Once the forecasting and inventory planning parts of the puzzle are in place, the onus is on retailers to leverage technology to optimise that stock, said Andy Lloyd, general manager, commerce products at NetSuite. This can take various forms, from altering the way in which a product is displayed on the website to encourage sale of an underperforming colour or model, to transforming the logistics and delivery model.

“In the internet age, consumers are smart and they have a lot more power – they can very quickly find the product on another retailer’s site and compare the prices of all the retailers who are selling that product,” he explains. This means that retailers must differentiate themselves on service. One of the ways in which they can do this, argues Lloyd, is to emulate the Amazon model of creating localised hubs in order to reduce shipping time and costs.

For multi-channel retailers, they already have these centralised hubs – the brick and mortar stores. By distributing stock from these outlets, they are able to improve stock optimisation as well as reducing wait time for the customer. This undoubtedly delivers huge benefits for the customer as well as the retailer, says Lloyd. “Anything you can do where you’re still able to satisfy customer demand, while carrying less inventory is a competitive advantage.”

“Using better demand planning to improve customer experience is probably the biggest opportunity we see nowadays.”

Through the eyes of the supplier

Magmatic took the children’s market by storm when it unveiled its bestselling kids’ ride-on suitcase, the trunki. Staying on top of demand is absolutely vital for the success of the business, says operations director Phil Bagnall.
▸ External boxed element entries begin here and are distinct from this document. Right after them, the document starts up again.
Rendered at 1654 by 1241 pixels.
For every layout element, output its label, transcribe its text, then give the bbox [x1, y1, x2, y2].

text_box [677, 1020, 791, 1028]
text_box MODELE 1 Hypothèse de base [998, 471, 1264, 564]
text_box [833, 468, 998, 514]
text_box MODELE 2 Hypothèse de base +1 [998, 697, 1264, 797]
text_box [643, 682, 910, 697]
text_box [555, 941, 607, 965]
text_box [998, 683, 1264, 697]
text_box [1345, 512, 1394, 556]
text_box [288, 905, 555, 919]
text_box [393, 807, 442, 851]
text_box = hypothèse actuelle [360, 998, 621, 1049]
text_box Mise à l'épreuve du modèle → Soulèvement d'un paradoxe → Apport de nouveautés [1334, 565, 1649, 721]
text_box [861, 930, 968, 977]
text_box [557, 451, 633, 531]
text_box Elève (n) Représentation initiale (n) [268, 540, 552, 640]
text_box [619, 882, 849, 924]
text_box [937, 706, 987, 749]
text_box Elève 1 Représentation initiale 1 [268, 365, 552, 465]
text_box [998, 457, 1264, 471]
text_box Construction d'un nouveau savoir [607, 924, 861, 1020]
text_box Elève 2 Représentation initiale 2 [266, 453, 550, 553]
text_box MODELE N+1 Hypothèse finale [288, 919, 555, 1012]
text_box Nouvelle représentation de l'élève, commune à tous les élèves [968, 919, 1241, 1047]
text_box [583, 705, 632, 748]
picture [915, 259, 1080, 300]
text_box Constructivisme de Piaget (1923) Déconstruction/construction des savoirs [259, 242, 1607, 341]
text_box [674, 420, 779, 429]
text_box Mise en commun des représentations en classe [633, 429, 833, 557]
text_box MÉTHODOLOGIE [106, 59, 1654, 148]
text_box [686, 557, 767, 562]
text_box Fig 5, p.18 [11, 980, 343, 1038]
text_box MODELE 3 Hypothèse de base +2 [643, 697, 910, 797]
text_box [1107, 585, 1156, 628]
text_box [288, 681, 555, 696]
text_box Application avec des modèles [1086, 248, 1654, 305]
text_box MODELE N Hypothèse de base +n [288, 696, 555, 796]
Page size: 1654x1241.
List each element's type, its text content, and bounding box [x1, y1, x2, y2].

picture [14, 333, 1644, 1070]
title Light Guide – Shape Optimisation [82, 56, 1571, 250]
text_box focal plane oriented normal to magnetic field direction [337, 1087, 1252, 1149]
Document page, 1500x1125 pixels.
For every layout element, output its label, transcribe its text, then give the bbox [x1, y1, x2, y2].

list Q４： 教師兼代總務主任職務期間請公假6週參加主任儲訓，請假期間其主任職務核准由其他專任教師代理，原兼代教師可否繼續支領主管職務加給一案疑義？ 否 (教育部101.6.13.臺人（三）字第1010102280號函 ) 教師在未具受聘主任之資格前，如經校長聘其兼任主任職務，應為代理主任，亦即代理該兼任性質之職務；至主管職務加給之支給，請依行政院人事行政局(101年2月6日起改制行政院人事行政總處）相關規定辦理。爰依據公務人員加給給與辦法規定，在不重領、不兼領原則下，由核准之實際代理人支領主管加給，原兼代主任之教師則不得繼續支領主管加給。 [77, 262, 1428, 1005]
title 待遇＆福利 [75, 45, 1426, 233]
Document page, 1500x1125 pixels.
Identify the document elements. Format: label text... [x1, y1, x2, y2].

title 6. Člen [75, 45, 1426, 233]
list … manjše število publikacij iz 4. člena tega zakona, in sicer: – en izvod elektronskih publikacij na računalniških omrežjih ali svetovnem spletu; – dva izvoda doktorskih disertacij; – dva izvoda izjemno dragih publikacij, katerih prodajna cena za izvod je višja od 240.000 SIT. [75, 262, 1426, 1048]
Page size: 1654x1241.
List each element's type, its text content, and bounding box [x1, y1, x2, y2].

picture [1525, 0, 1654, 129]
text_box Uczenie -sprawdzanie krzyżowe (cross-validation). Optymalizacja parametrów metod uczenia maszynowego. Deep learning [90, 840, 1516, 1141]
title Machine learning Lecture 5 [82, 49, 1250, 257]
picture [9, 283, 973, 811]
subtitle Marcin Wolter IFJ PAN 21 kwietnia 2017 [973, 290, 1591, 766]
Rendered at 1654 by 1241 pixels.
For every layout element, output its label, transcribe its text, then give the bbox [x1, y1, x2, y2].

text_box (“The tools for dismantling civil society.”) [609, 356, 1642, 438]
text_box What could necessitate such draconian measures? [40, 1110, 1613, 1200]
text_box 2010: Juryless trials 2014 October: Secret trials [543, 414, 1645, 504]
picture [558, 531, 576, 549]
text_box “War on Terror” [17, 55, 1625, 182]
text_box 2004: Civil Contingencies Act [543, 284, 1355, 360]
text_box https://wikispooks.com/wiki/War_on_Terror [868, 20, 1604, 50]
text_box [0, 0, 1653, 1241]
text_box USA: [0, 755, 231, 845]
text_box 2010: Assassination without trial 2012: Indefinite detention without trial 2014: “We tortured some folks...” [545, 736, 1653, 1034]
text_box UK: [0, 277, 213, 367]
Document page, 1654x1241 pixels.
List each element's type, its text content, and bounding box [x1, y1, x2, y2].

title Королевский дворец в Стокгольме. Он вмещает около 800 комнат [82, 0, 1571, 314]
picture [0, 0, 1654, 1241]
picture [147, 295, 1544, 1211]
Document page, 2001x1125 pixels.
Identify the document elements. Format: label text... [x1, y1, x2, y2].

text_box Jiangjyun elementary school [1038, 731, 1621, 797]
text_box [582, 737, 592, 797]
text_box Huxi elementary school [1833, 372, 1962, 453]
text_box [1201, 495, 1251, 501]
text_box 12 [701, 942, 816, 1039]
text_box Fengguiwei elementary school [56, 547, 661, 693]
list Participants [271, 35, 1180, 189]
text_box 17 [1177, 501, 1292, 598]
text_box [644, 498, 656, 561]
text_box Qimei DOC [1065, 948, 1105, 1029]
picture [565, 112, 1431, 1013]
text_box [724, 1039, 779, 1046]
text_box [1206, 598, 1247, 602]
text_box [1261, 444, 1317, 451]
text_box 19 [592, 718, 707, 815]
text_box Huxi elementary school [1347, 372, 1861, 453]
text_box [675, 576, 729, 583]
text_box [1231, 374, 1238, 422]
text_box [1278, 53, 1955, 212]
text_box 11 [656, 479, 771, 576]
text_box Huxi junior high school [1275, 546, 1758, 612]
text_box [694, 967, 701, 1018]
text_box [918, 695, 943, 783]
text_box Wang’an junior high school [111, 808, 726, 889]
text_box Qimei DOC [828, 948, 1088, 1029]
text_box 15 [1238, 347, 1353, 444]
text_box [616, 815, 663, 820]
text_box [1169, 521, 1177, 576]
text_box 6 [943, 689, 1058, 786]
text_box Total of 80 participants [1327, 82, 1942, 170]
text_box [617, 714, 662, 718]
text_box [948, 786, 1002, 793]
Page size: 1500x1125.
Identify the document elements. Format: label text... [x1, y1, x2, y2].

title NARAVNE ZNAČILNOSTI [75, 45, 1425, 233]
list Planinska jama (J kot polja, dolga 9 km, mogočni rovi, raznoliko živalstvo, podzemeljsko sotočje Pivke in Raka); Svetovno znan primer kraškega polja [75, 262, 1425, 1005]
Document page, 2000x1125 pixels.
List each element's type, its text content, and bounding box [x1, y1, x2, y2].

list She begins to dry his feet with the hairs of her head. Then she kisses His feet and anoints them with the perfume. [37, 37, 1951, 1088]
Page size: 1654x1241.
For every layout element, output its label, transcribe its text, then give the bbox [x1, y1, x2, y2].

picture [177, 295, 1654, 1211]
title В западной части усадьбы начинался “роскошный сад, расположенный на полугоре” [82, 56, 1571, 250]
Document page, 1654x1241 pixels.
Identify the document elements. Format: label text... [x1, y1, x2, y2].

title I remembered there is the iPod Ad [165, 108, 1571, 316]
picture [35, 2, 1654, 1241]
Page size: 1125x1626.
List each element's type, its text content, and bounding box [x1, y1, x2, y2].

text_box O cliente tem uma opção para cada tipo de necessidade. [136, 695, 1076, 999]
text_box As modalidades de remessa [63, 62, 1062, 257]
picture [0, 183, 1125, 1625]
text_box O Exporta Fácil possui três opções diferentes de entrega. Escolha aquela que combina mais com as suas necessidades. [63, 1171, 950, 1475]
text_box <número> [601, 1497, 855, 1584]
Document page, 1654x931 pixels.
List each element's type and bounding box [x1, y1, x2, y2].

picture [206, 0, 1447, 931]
“We’ve got our own e-commerce site where we sell direct to customers, but 90% of our business is done through standard retail channels including Argos, Amazon, Sainsbury’s, John Lewis,” he says.

This means that one of Bagnall’s biggest challenges is keeping up with those retailers’ strategy, on-demand and inventory planning and so on, he explains. “What we’ve seen over the last three years is even larger retailers reducing their stock count quite dramatically and operating on the just-in-time principle,” he says. “That means you’ve got to align or you’ve got to hold a lot of stock.”

Bagnall opted for the former, and the company partnered with NetSuite to hook in to retailers’ systems. “When an automated sales order gets sent from Amazon, for example, it automatically gets uploaded to NetSuite. So it helps us plan our inventory better, react quicker and make sure we don’t miss out on sales,” says Bagnall.